▶ **SUPPLIED INFORMATION**:
■ ■ ■ ■ ■ ■ ■

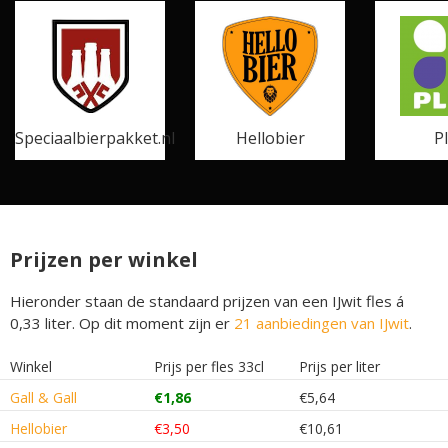
Speciaalbierpakket.nl
Hellobier
P
Prijzen per winkel
Hieronder staan de standaard prijzen van een IJwit fles á
0,33 liter. Op dit moment zijn er
21 aanbiedingen van IJwit
.
Winkel
Prijs per fles 33cl
Prijs per liter
Gall & Gall
€1,86
€5,64
Hellobier
€3,50
€10,61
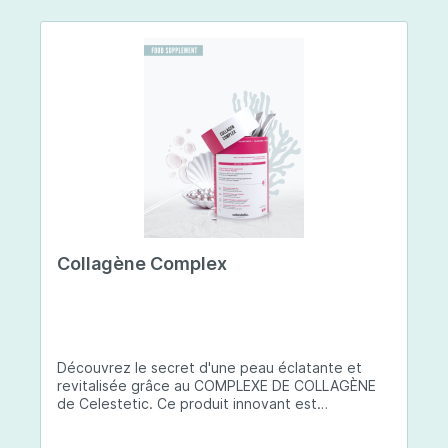
Collagène Complex
Découvrez le secret d'une peau éclatante et
revitalisée grâce au COMPLEXE DE COLLAGÈNE
de Celestetic. Ce produit innovant est
spécialement conçu pour sublimer la santé et la
beauté de votre peau. Il utilise du collagène de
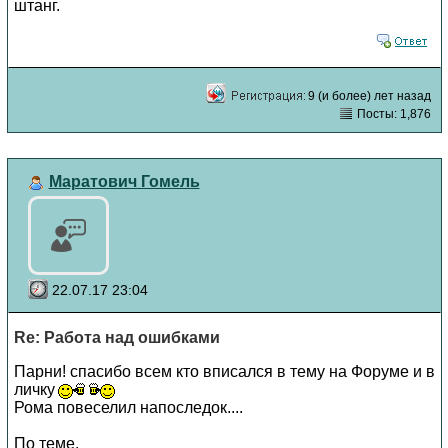
штанг.
9 (и более) лет назад
Посты: 1,876
Маратович Гомель
22.07.17 23:04
Re: Работа над ошибками
Парни! спасибо всем кто вписался в тему на Форуме и в
личку
Рома повеселил напоследок....
По теме.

■ ■ ■ ■ ■ ■ ■

▶ **TASK INSTRUCTIONS**: Your copy should run from the line that has "Découvrez le secret d'une peau éclatante et" through the last line above, exactly, with both ends in and pictures out.

▶ **REPLY TO THE TASK**:
Découvrez le secret d'une peau éclatante et
revitalisée grâce au COMPLEXE DE COLLAGÈNE
de Celestetic. Ce produit innovant est
spécialement conçu pour sublimer la santé et la
beauté de votre peau. Il utilise du collagène de
штанг.
9 (и более) лет назад
Посты: 1,876
Маратович Гомель
22.07.17 23:04
Re: Работа над ошибками
Парни! спасибо всем кто вписался в тему на Форуме и в
личку
Рома повеселил напоследок....
По теме.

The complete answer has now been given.